The few acres of Julius Martial, more blissful than the gardens of the Hesperides, sit on the long escarpment of the JANICULAN...The opening lines of Martial 4.64 seem pretty clear: we're nowhere near Monte Mario. Instead and straightforwardly we are on the Janiculan ridge, that beauty-spot where, to this day, Romans love to promenade and take the evening air. To have a villa here, serene above the smoke and noise pollution of the city below, is to live the dream -- it always was. And the views are amazing. Two minutes into Paolo Sorrentino's The Great Beauty they kill a tourist, they're that lovely. You really do feel you can see everything, which made it a favourite viewpoint for the panoramic prints of Rome brought back by aristos from the Grand Tour.

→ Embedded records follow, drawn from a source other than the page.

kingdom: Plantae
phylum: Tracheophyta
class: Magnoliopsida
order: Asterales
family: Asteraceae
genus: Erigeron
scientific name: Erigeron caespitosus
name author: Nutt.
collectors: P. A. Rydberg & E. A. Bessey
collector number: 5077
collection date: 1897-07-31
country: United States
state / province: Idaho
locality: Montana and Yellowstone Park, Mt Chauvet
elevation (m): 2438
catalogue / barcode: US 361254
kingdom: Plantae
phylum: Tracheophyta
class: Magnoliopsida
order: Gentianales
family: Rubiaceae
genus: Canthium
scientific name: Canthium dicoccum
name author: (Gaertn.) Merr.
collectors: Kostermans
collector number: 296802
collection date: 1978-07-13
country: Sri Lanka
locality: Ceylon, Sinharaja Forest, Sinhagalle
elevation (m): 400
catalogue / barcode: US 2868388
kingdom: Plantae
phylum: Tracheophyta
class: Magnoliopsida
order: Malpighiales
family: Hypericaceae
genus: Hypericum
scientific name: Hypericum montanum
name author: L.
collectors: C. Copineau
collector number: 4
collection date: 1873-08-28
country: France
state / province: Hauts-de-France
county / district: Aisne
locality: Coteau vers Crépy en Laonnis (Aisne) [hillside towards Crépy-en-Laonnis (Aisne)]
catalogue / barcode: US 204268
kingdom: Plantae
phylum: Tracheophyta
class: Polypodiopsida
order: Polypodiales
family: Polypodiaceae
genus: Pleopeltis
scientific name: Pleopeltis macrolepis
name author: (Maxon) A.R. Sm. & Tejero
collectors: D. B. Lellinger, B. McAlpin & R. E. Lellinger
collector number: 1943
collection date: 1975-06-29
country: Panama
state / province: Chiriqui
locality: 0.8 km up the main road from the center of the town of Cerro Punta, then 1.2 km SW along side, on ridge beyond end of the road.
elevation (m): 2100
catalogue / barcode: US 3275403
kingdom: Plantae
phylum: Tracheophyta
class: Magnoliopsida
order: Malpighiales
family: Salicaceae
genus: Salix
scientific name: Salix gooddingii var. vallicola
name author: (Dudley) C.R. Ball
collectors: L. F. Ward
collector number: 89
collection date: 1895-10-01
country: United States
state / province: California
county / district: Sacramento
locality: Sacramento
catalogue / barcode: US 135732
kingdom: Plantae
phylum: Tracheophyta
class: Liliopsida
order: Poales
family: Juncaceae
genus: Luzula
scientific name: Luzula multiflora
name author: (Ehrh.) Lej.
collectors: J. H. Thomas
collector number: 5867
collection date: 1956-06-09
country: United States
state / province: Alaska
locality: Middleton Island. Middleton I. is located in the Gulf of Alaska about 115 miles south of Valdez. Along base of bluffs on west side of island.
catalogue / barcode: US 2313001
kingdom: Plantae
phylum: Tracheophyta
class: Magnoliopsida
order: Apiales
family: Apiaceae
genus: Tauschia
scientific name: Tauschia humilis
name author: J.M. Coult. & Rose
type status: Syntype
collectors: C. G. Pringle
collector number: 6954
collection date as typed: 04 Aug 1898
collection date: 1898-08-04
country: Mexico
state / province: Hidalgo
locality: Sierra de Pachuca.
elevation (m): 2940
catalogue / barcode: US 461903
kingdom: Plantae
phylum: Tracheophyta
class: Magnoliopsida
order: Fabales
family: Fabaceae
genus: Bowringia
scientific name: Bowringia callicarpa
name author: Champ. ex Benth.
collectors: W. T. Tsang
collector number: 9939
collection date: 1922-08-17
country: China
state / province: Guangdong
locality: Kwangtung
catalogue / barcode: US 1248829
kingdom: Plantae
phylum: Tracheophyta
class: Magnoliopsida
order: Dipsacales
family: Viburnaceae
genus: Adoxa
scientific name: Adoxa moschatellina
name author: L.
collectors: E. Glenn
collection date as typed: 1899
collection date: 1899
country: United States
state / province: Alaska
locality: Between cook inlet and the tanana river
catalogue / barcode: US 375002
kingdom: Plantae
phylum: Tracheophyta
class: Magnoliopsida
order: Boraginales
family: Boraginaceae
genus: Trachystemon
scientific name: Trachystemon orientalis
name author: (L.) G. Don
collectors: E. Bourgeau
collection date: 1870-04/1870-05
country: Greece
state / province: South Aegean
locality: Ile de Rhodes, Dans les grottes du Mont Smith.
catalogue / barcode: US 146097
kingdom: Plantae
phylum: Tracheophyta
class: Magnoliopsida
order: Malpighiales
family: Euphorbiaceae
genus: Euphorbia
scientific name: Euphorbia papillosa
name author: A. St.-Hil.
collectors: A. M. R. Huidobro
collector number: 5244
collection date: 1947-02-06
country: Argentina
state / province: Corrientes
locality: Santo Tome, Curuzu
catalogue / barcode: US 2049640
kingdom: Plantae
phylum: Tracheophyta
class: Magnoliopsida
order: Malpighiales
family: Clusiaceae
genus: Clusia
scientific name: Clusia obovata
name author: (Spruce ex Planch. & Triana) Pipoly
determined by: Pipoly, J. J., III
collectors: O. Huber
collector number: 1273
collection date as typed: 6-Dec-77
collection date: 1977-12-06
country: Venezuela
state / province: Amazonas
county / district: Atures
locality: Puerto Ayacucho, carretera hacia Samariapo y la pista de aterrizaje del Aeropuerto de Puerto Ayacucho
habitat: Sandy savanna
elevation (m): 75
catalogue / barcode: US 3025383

It is a long escarpment, and lines 5-8 seem to steer us to the northerly part of it, nearer the Vatican:
The flat summit, a moderate swelling, enjoys serener sky, shining with a light of its own while mist covers the winding valleys.The northern end gives us plenty of valley for the mist to fill: a big old cleft behind (west), a smaller in front (east), and the broad, flat gap to the north between the Janiculan and Vatican hills. It's no small interval: there was a Circus here in antiquity. The Via Cornelia wound through as well, on its way to Caere.
The obvious problem, though, is that even the northern end of the Janiculan is not where you'd go for a good view of Fidenae, Rubrae, or Anna Perenna. Or any view of them at all. You feel as though you can see everything from the Gianicolo, but actually you can't. We're far too far south.